(Collected data)
+++

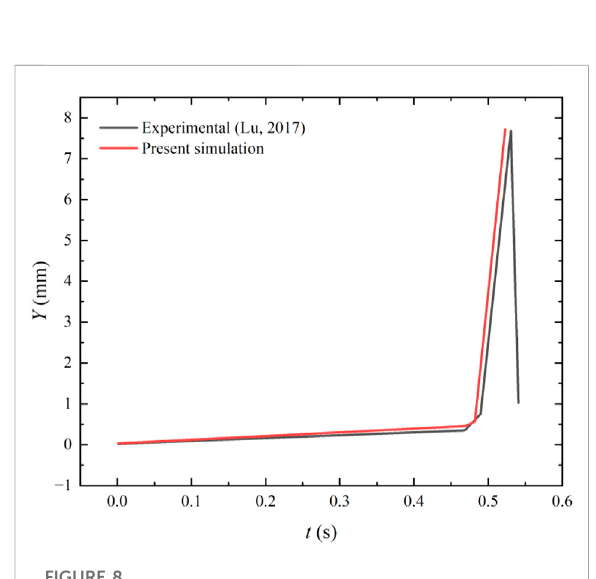
FIGURE 8 Comparison of de fl ection of present simulation with the experimental (Lu, 2017) results.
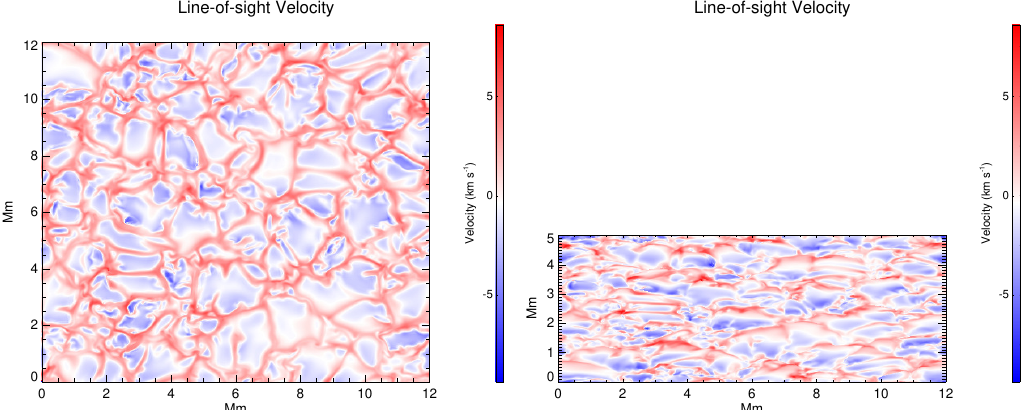
Figure 2. Line-of-sight RVs for a 3D MHD simulation snapshot at disc center (left) and µ = 0.5 (i.e., 60 ◦ ; subset of Figure 1 in [35]). Negative and positive velocities denote blueshifts and redshifts, respectively. c (cid:13) AAS. Reproduced with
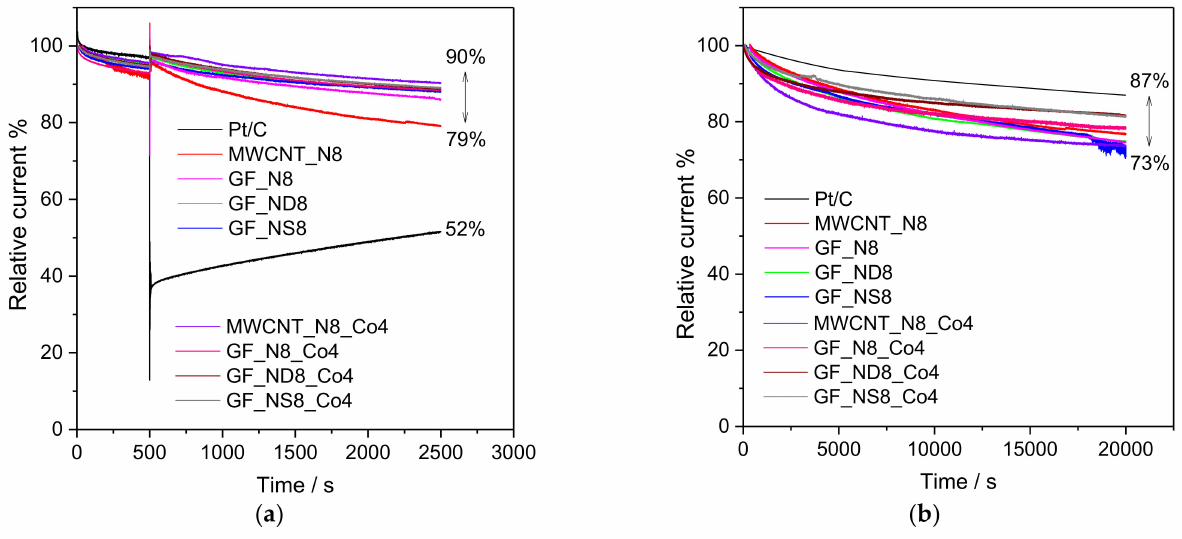
Figure 9. Chronoamperometric responses of the prepared electrocatalysts with the addition of 0.5 mol dm − 3 methanol after ≈ 500 s, at E = 0.46 V vs. RHE, at 1600 rpm, in 0.1 mol dm − 3 O 2 -saturated KOH ( a ); Chronoamperometric responses at E = 0.46 V vs. RHE, at 1600 rpm, in 0.1 mol dm − 3 O 2 -saturated KOH for 20,000 s ( b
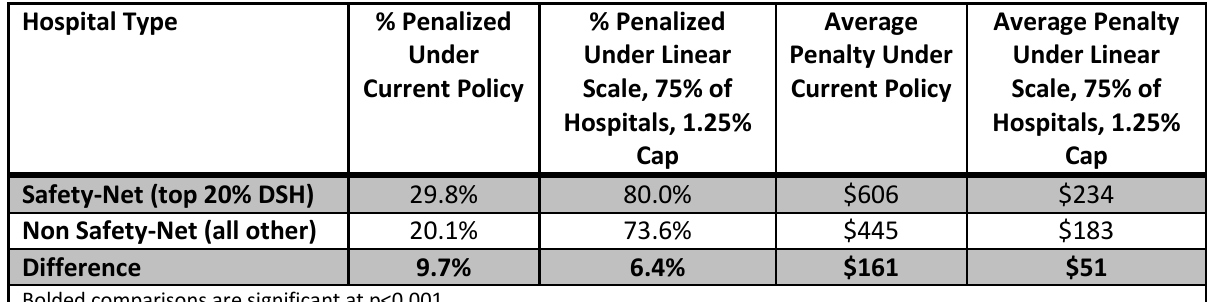
Table 6.21: Penalties Under Linear Scale with 75% of Hospitals Penalized, Penalties Capped at 1.25%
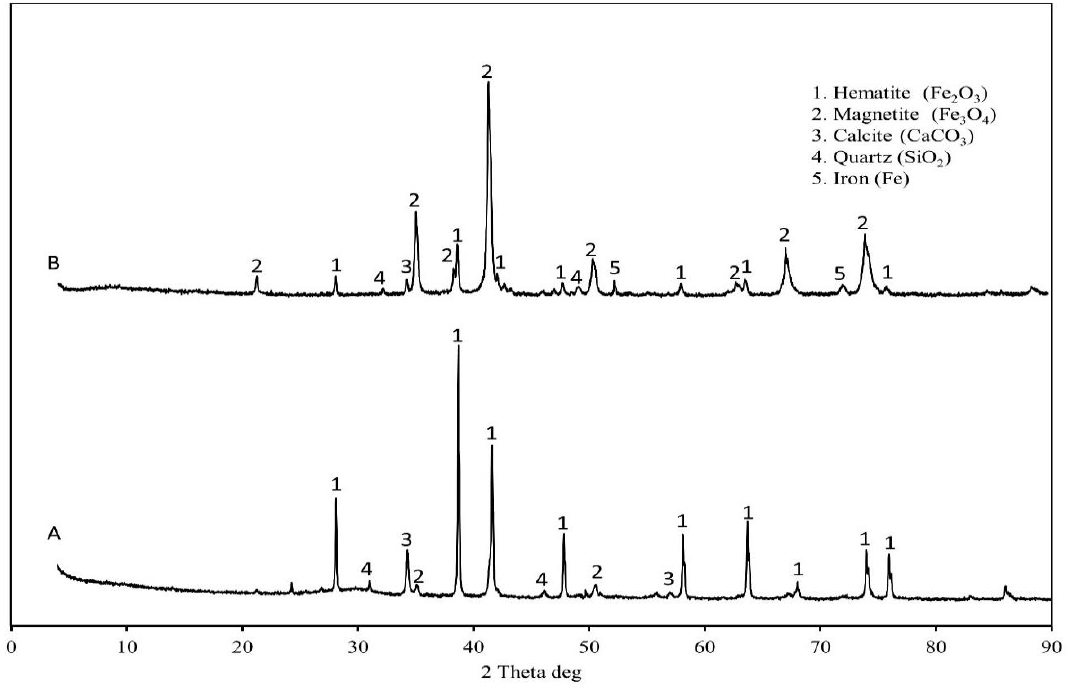
Figure 1. XRD (X-ray diffraction) patterns: ( A ) BF (blast furnace) sludge; ( B ) BOF (basic oxygen furnace) sludge.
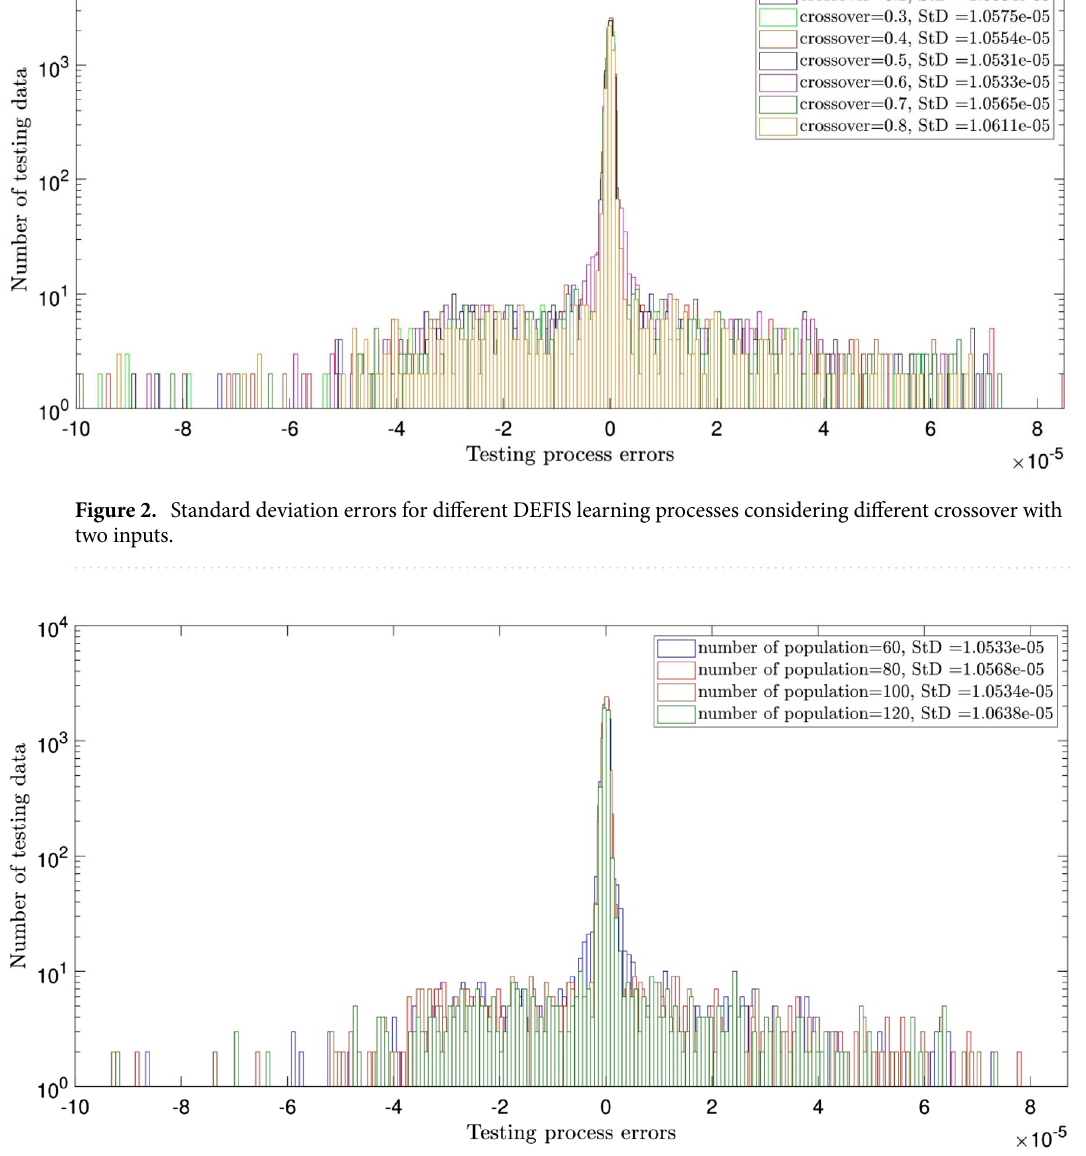
Figure 3. Standard deviation errors for different DEFIS learning processes considering different population with two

+++

YOUR ASSIGNMENT:
In the entries above, find the line containing "Figure 2. Line-of-sight" and the line containing "Figure 9. Chronoamperometric"; give again exactly those two lines and every line between them, minus the pictures.

WRITTEN ANSWER:
Figure 2. Line-of-sight RVs for a 3D MHD simulation snapshot at disc center (left) and µ = 0.5 (i.e., 60 ◦ ; subset of Figure 1 in [35]). Negative and positive velocities denote blueshifts and redshifts, respectively. c (cid:13) AAS. Reproduced with
Figure 9. Chronoamperometric responses of the prepared electrocatalysts with the addition of 0.5 mol dm − 3 methanol after ≈ 500 s, at E = 0.46 V vs. RHE, at 1600 rpm, in 0.1 mol dm − 3 O 2 -saturated KOH ( a ); Chronoamperometric responses at E = 0.46 V vs. RHE, at 1600 rpm, in 0.1 mol dm − 3 O 2 -saturated KOH for 20,000 s ( b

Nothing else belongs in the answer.